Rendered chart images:
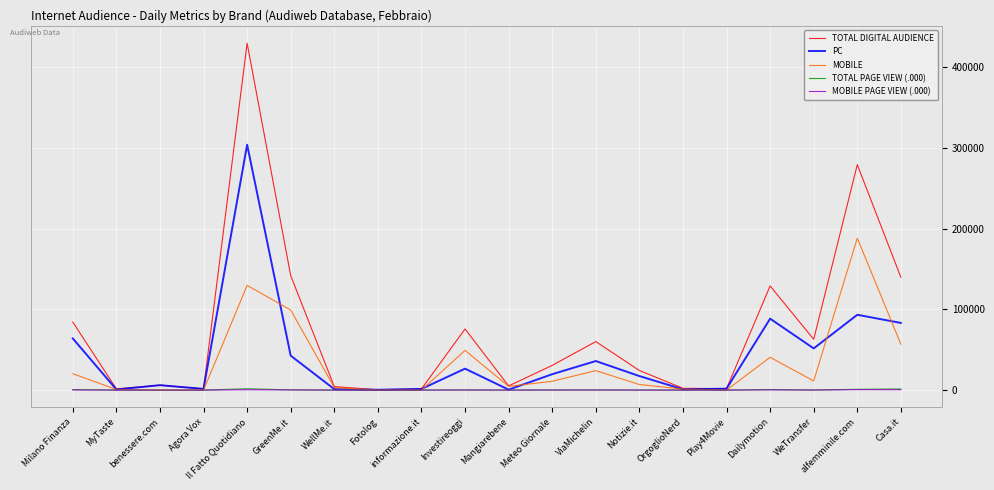

Which series changed the most between informazione.it and Dailymotion?

TOTAL DIGITAL AUDIENCE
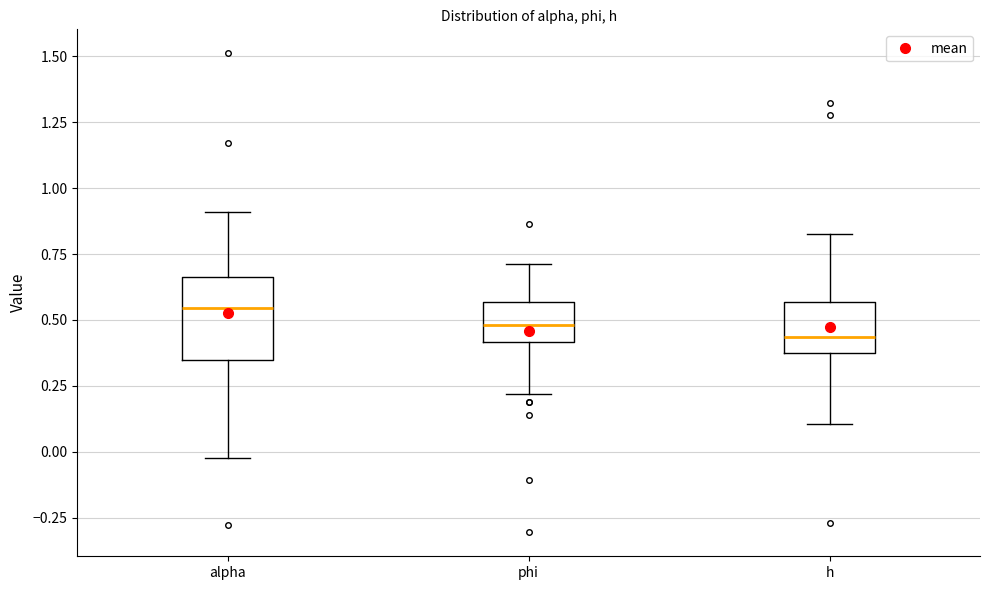

Reading left to right, read every box against the y-axis: the position of its median line, the range the box covers, and the ends of its whiskers. The values are not printed on the chart, so give them approximately, as read against the axis.

alpha: median 0.55, box 0.35 to 0.65, whiskers 0.00 to 0.90
phi: median 0.50, box 0.40 to 0.55, whiskers 0.20 to 0.70
h: median 0.45, box 0.40 to 0.55, whiskers 0.10 to 0.85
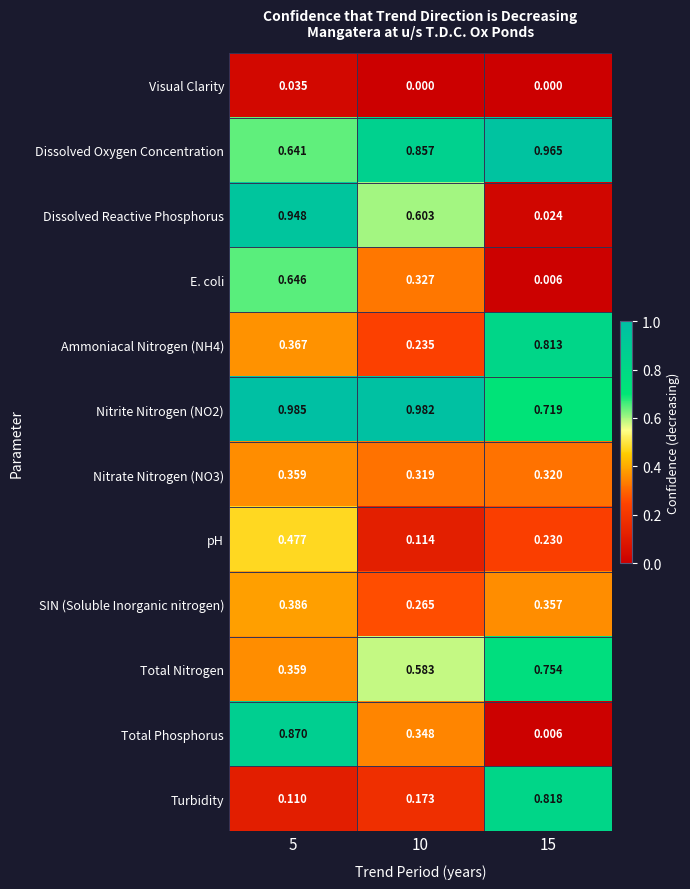

Which series changed the most between 10 and 15?

Turbidity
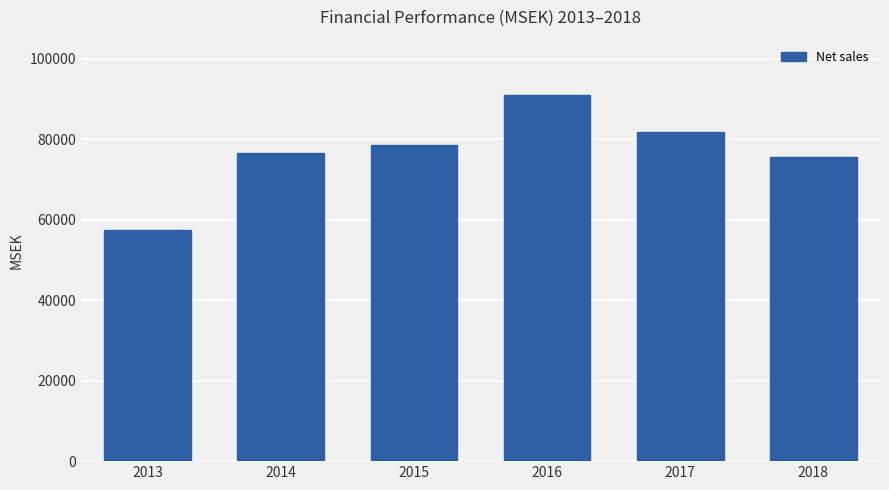

Reading left to right, what are all the values shown in this chart?

2013=57398.2	2014=76511.3	2015=78491.8	2016=91065.3	2017=81814.9	2018=75587.1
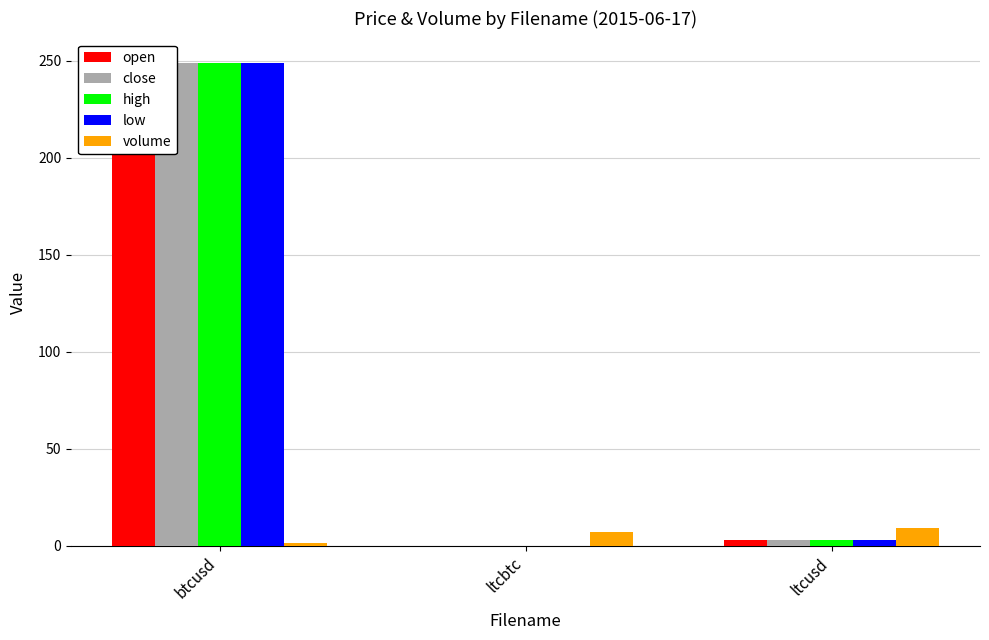

Reading left to right, list all the values displayed in this chart.

open: 248.9	0.0	2.8
close: 248.9	0.0	2.8
high: 248.9	0.0	2.8
low: 248.9	0.0	2.8
volume: 1.5	6.9	8.9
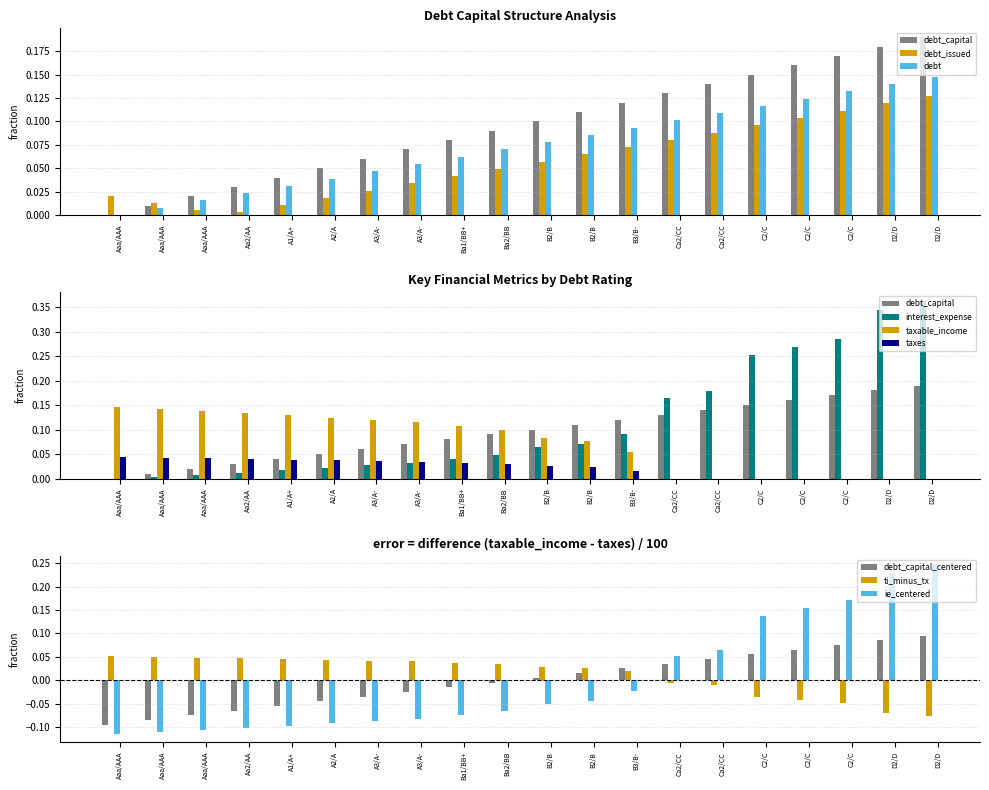

Which category has the lowest value in the debt_issued series?

Aaa/AAA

Task prompt: Copy word for word the part of the records that opens with the line containing "Which category has" and continues through the end of the records.

Final answer:
Which category has the lowest value in the debt_issued series?

Aaa/AAA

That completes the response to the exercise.